Bestselling author Elizabeth Kostova comes to Baltimore on April 17 as part of the seventh annual CityLit Festival. Dubbed "a can't miss event on the city's cultural scene," the free, day-long festival is presented by CityLit Project and Enoch Pratt Free Library.

Kostova, best known for her smash debut The Historian, returns to the New York Times Bestsellers List with The Swan Thieves. Kostova was recently featured on NPR and in the current issue of Poets & Writers magazine, which highlights her fiction seminar in Bulgaria.

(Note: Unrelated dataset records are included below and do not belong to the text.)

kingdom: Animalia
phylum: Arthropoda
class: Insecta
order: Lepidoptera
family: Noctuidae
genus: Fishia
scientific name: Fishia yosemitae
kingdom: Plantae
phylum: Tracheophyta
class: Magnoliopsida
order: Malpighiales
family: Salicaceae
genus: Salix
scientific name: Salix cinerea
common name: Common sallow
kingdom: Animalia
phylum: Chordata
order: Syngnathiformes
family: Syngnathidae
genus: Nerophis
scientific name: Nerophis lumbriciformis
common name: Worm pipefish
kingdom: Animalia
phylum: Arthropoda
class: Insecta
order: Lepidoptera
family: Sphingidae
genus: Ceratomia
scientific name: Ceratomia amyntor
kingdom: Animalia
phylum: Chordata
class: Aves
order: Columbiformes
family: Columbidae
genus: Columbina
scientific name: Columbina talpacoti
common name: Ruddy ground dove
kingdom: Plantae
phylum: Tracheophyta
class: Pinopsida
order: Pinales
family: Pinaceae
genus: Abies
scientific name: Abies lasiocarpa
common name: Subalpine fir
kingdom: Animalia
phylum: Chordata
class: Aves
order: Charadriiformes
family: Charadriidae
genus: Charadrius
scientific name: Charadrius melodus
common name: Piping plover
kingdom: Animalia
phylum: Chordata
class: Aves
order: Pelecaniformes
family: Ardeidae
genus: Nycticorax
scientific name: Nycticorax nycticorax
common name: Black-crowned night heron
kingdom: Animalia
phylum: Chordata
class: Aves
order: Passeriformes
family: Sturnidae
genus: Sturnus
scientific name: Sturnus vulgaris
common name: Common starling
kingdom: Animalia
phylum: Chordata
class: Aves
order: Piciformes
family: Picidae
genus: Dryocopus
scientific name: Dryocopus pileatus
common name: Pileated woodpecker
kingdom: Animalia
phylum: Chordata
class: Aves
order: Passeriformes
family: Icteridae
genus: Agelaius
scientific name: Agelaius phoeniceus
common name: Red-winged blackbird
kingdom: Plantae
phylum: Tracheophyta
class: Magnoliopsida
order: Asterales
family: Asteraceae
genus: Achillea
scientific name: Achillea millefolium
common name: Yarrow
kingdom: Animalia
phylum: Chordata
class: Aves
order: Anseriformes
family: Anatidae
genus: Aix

Also profiled in the latest P&W, novelist Sam Lipsyte. His newest release, The Ask, has garnered rave reviews including a starred review in Publishers Weekly. Lipsyte will appear as part of the 510 Reading Series program during the festival.

Maryland Poet Laureate Stanley Plumly makes his first CityLit Festival appearance. Plumly's latest collection, Old Heart, was a finalist for the National Book Award. He'll be joined by Laura Shovan, winner of the first Harriss Poetry Prize for her chapbook Mountain, Log, Salt, and Stone.

Actress, daytime Emmy Award nominee, and NAACP Image Award winner Victoria Rowell debuts her first novel, Secrets of a Soap Opera Diva.

The Baltimore Sages reading features local favorites Maud Casey, Michael Downs, Lia Purpura, Rosalia Scalia, Ron Tanner, and Rafael Alvarez.

(Note that Rafael Alvarez will also be appearing at the next Lit & Art event at the Watermark Gallery on April 25; more details to come soon!)

Returning favorite features of the festival include Poet's Ink workshops, Poetry by Place readings, the Maryland Humanities Council's "Letters About Literature" ceremony, and the ever-popular busting Literary Marketplace.

The Literary Marketplace features local authors, organizations, workshops, literary journals, and more. I’ll be there at the Flightless Goose booth.

The free festival takes place from 10 a.m. until 5 p.m. on Saturday, April 17, at the Enoch Pratt Central Library, 400 Cathedral Street, downtown Baltimore.

More details and a complete schedule can be found on the CityLit website.